• _JOB ITEM_: Please list every line of the listing that contains the word "some", treating case as significant.

"""

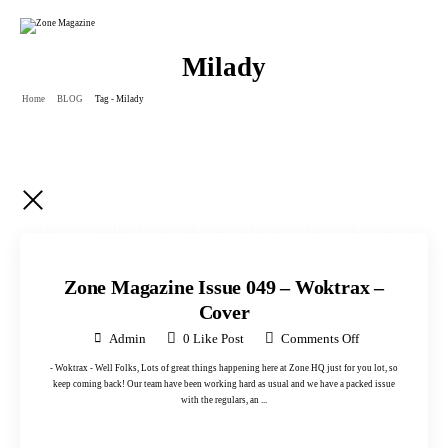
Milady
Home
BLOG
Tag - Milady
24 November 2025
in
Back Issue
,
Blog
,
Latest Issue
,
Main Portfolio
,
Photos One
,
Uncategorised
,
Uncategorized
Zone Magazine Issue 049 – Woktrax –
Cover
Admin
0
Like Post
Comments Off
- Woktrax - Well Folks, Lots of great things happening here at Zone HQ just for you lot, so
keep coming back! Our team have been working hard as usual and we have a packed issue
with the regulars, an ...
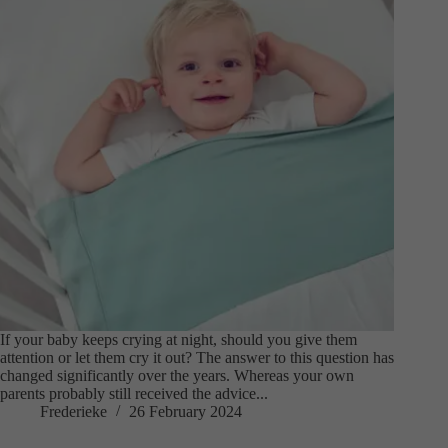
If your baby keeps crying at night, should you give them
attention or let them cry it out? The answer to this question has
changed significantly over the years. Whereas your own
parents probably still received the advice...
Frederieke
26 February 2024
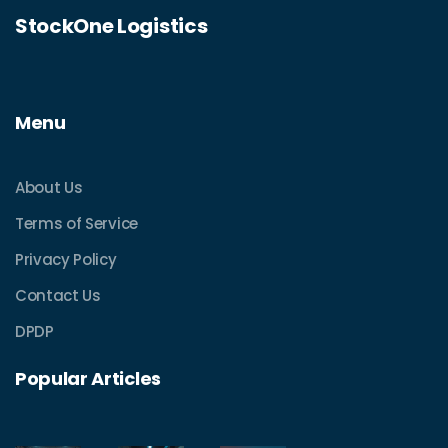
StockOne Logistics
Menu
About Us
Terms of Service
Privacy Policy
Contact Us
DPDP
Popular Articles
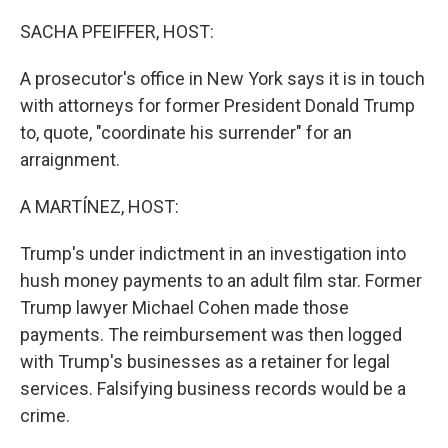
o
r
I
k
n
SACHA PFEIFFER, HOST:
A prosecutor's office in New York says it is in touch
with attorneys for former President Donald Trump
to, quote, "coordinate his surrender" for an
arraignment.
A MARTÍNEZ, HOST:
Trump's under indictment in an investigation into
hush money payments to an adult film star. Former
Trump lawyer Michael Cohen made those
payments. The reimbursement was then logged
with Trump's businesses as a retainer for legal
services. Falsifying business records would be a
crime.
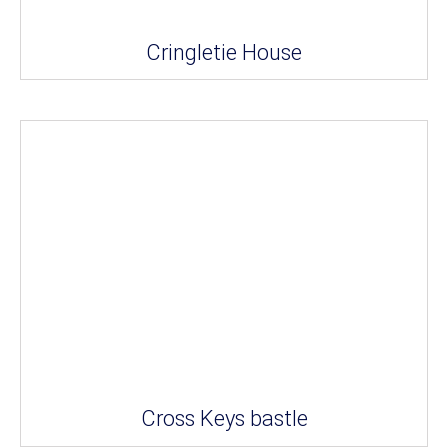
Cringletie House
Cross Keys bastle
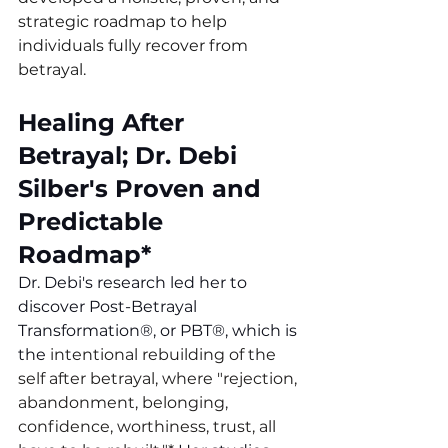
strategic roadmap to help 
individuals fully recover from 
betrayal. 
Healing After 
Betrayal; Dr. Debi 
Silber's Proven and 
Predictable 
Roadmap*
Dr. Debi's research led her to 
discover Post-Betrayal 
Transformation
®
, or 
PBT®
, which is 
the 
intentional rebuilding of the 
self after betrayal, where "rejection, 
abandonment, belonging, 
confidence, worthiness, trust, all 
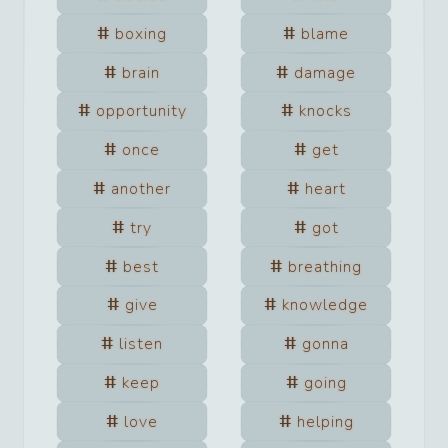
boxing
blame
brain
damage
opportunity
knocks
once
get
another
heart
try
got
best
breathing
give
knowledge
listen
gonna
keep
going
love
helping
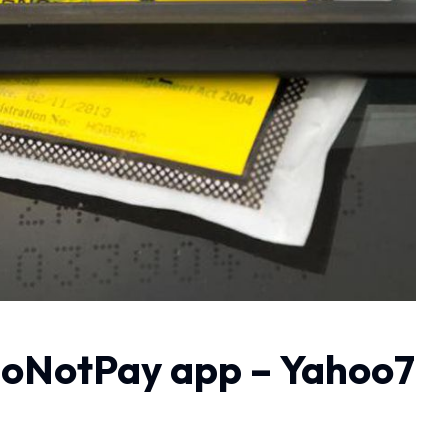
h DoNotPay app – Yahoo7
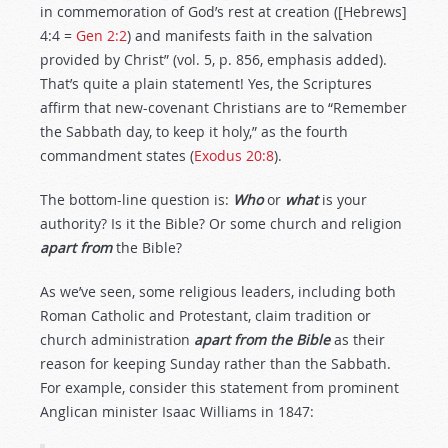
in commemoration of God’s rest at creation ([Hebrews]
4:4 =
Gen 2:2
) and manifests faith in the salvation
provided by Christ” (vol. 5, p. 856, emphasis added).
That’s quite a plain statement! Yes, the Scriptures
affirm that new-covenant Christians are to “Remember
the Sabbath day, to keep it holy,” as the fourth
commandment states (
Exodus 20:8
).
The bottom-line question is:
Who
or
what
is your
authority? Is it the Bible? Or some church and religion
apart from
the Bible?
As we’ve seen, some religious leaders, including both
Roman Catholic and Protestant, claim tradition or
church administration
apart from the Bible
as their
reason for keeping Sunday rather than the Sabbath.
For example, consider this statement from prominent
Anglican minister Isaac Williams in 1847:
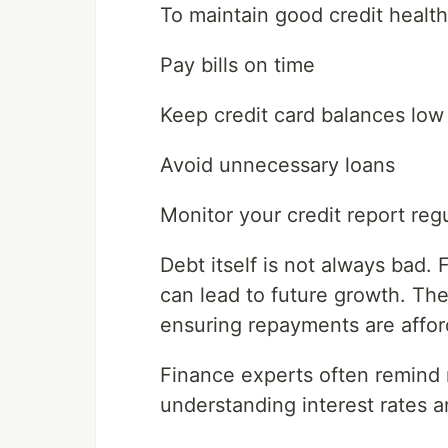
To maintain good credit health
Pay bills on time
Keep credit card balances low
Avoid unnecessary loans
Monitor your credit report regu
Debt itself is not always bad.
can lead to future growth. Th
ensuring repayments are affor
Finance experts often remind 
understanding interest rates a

"""

• _WRITTEN RESPONSE_:
authority? Is it the Bible? Or some church and religion
As we’ve seen, some religious leaders, including both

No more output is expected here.